The curtain rose upon a flimsy comedy of backstage bickering and intrigue. The star, a Junoesque and very handsome woman, entered to applause, halfway through the first scene. She played herself—Mme Marguerite Mailly, who in the play as in life had been induced to leave the Comédie Française in order to act in something outside the classic repertory. The playwright
had also written a part for himself into the play—the actress's husband, from whom she was estranged. Their domestic difficulties were too complicated and epigrammatic for Harold to follow, and the seats were very hard, but in the third act Mme Mailly was given a chance to deliver—on an offstage stage—one of the great passionate soliloquies of Racine. An actor held the greenroom curtain back, and the entire cast of the play listened devoutly. So did the audience. The voice offstage was evidence enough of the pleasure the Americans had been deprived of when Mme Mailly decided to forsake the classics. It was magnificent—full of color, variety, and pathos. The single long speech rose up out of its mediocre setting as a tidal wave might emerge from a duck pond, flooding the flat landscape, sweeping pigsties, chicken coops, barns, houses, trees, and people to destruction.

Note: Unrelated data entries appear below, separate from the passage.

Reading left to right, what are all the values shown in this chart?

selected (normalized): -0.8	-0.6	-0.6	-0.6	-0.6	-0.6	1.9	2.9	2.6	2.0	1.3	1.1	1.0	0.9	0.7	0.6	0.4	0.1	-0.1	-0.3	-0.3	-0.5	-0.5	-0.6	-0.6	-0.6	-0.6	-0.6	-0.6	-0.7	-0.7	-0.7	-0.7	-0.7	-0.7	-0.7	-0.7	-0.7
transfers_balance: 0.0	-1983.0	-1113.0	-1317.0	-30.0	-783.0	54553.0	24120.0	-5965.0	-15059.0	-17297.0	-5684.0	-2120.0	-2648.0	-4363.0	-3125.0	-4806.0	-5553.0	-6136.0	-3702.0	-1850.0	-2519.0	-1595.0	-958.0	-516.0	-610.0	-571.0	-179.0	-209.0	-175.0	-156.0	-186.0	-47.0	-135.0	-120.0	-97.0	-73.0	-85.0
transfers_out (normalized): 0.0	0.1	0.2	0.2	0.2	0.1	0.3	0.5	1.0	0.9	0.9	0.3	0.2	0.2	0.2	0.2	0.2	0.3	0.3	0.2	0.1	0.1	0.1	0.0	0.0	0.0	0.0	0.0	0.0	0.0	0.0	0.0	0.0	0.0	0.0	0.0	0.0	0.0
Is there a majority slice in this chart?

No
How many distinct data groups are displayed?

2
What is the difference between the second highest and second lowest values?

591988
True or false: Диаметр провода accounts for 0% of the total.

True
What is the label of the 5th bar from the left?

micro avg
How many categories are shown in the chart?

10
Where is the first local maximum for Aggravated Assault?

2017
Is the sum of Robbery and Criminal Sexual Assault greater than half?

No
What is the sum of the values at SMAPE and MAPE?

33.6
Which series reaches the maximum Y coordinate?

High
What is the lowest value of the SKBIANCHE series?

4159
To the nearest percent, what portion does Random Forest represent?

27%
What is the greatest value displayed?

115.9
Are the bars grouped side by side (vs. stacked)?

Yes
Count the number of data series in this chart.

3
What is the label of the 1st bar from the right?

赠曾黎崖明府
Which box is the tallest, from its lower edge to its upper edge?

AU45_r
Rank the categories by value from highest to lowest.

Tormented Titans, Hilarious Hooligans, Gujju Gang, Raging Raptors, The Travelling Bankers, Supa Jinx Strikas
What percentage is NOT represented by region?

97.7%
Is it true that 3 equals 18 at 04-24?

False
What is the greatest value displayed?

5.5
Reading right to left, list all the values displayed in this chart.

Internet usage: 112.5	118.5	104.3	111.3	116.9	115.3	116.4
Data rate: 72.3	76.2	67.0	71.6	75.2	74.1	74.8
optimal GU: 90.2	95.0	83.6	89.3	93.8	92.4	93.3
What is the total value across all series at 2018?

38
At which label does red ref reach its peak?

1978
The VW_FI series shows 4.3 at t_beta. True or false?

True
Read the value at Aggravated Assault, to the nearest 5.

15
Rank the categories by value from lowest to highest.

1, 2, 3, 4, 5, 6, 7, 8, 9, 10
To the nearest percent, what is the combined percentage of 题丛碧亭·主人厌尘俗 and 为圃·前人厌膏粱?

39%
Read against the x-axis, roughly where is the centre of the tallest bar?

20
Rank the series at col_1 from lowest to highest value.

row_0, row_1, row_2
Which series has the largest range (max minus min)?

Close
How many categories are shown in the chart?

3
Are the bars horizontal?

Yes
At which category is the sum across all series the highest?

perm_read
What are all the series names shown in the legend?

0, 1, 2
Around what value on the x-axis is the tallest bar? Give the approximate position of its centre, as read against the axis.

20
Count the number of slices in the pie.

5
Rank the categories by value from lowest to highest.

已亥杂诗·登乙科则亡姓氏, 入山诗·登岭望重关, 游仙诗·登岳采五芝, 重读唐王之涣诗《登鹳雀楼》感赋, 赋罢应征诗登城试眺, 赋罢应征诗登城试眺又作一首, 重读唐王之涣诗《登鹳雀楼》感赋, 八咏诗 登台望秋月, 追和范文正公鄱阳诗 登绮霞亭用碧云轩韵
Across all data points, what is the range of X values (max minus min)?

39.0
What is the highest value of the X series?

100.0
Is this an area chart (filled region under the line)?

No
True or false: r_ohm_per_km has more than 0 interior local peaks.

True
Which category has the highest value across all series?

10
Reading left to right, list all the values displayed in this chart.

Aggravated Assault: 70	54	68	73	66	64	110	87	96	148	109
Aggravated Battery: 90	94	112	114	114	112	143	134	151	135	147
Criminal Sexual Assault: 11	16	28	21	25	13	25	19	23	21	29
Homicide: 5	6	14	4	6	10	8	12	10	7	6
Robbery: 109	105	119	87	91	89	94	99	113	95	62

The play never recovered from this offstage effect, but the actress's son was allowed to marry the ingénue and there was a reconciliation between the playwright and Mme Mailly, who, Harold realized as she advanced to the apron and took a series of solo curtain calls, was simply too large for the stage she acted on. The effect was like a puppet show when you have unconsciously adjusted your sense of scale to conform with small mechanical actors and at the end a giant head emerges from the wings, the head of the human manipulator, producing a momentary surprise.